━━━━━ Texto proporcionado ━━━━━
No había entonces autopista del Sol, así que el viaje duraba entre 6 y 8 horas. Tiempos en los que los autos no tenían aire acondicionado, así que se imaginarán que llegando a Cuernavaca el calor se volvía factor. Más, tomando en cuenta que en el convoy parecíamos sardinas.

Los niños empezábamos a preguntar, con creciente insistencia, cuánto faltaba para llegar. Siempre era mucho, así que mi abuela Matilde ofreció una recompensa al primero que viera el mar. Eso nos callaba, y nos hacía concentrarnos, unos arriba de los otros, para no perder de vista la ventanilla. Iba, por supuesto, abierta, como todas las demás ventanas de todos los coches, porque a medida que nos adentrábamos en el estado de Guerrero, el calor apretaba.

Llegábamos a Acapulco a un hotel llamado “Los Pingüinos”. Estaba bastante lejos de la costera, y presumía tener televisión en los cuartos. Todavía era en blanco y negro, pero nadie, excepto un par de primas, veía la tele en Acapulco. Los que teníamos 12 o 13 años, nos dormíamos con el traje de baño puesto para tirarnos a la alberca, que estaba rodeada por el estacionamiento del hotel. Nadábamos desde las 7 am que abría la alberca, en medio de los olores a gasolina y demás gases tóxicos. Nadie se preocupaba, ni en México ni en el mundo, por el tema ambiental.

Por ahí de las 11 am, los adultos cedían a la presión, y emprendíamos la peregrinación playera. La Condesa y Hornos, tenían un oleaje más intenso, que temían los mayores que pudiera llevarse a un chamaco. Así que teníamos que resignarnos con Hornitos o Caleta. Éramos muy felices.
━━━━━
Extraiga del relato sobre los viajes a Acapulco, copiándolo literalmente, el fragmento que comienza con "Llegábamos a Acapulco" y sigue hasta "Éramos muy felices.". Apóyese únicamente en el relato sobre los viajes a Acapulco.
━━━━━ Datos por examinar ━━━━━
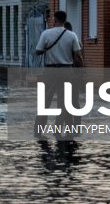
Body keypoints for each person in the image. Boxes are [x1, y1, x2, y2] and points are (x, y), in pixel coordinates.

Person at [34, 11, 84, 140]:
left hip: (50, 71)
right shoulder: (71, 35)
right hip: (67, 70)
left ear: (55, 19)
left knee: (45, 100)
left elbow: (38, 51)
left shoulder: (46, 34)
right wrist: (81, 72)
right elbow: (78, 56)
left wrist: (48, 49)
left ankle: (39, 131)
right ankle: (58, 130)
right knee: (64, 102)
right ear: (64, 20)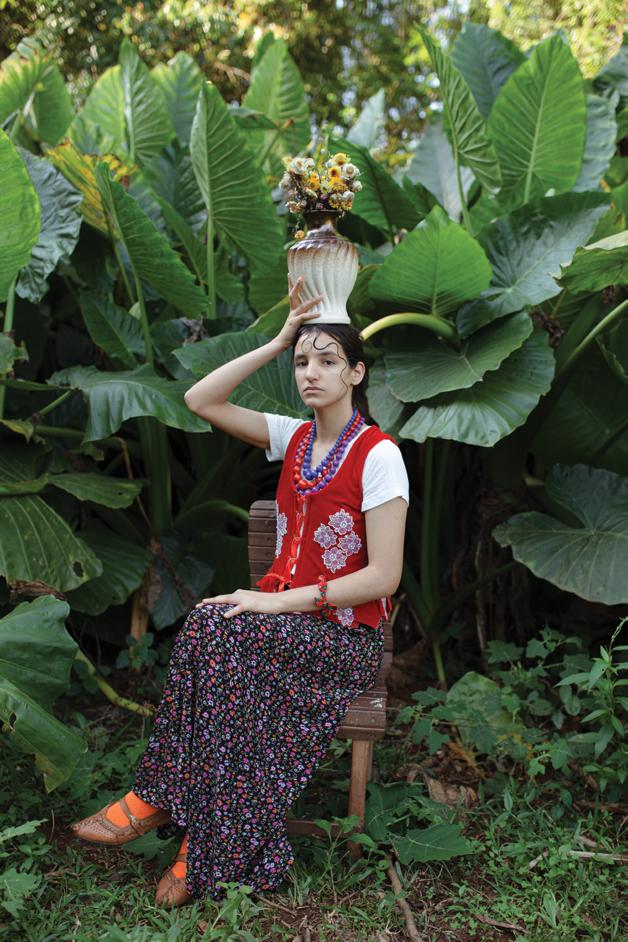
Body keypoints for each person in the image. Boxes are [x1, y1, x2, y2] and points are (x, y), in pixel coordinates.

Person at [69, 275, 409, 907]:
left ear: (356, 373)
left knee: (218, 629)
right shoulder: (295, 438)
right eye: (302, 362)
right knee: (211, 627)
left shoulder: (379, 455)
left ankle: (166, 808)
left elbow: (383, 576)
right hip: (280, 631)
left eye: (327, 361)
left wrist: (272, 600)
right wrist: (277, 339)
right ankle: (193, 832)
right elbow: (200, 399)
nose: (310, 373)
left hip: (341, 641)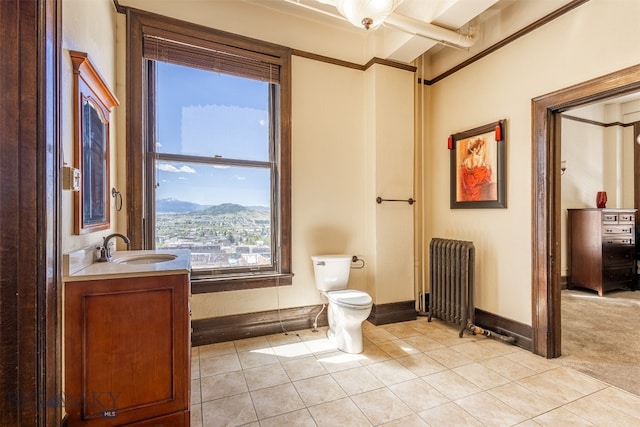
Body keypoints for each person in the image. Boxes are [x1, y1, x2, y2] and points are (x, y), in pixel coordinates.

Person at [459, 137, 492, 201]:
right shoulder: (477, 159)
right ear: (475, 149)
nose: (481, 150)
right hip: (472, 183)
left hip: (472, 184)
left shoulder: (467, 160)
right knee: (485, 170)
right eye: (479, 147)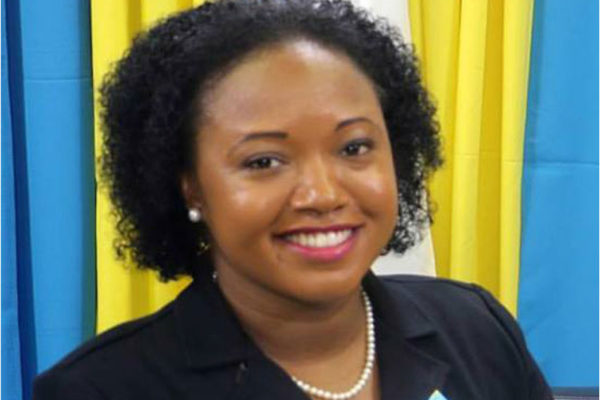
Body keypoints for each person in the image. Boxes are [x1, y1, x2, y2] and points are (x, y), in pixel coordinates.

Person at [33, 0, 553, 399]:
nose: (323, 194)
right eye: (264, 161)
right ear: (190, 186)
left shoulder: (475, 330)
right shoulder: (102, 389)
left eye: (354, 148)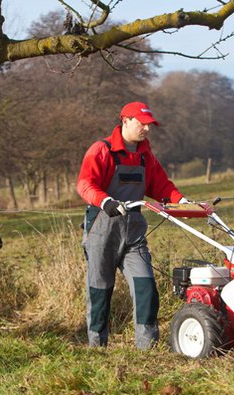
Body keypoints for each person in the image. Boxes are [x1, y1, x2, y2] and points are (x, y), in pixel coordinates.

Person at [76, 101, 188, 350]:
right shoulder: (101, 150)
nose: (146, 129)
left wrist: (181, 201)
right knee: (100, 291)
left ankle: (146, 349)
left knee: (146, 286)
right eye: (142, 123)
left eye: (149, 125)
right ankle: (97, 347)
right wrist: (105, 201)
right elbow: (85, 183)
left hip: (134, 232)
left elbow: (161, 186)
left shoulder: (145, 156)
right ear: (125, 120)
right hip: (102, 228)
━━━━━
Respuesta:
Llegábamos a Acapulco a un hotel llamado “Los Pingüinos”. Estaba bastante lejos de la costera, y presumía tener televisión en los cuartos. Todavía era en blanco y negro, pero nadie, excepto un par de primas, veía la tele en Acapulco. Los que teníamos 12 o 13 años, nos dormíamos con el traje de baño puesto para tirarnos a la alberca, que estaba rodeada por el estacionamiento del hotel. Nadábamos desde las 7 am que abría la alberca, en medio de los olores a gasolina y demás gases tóxicos. Nadie se preocupaba, ni en México ni en el mundo, por el tema ambiental.

Por ahí de las 11 am, los adultos cedían a la presión, y emprendíamos la peregrinación playera. La Condesa y Hornos, tenían un oleaje más intenso, que temían los mayores que pudiera llevarse a un chamaco. Así que teníamos que resignarnos con Hornitos o Caleta. Éramos muy felices.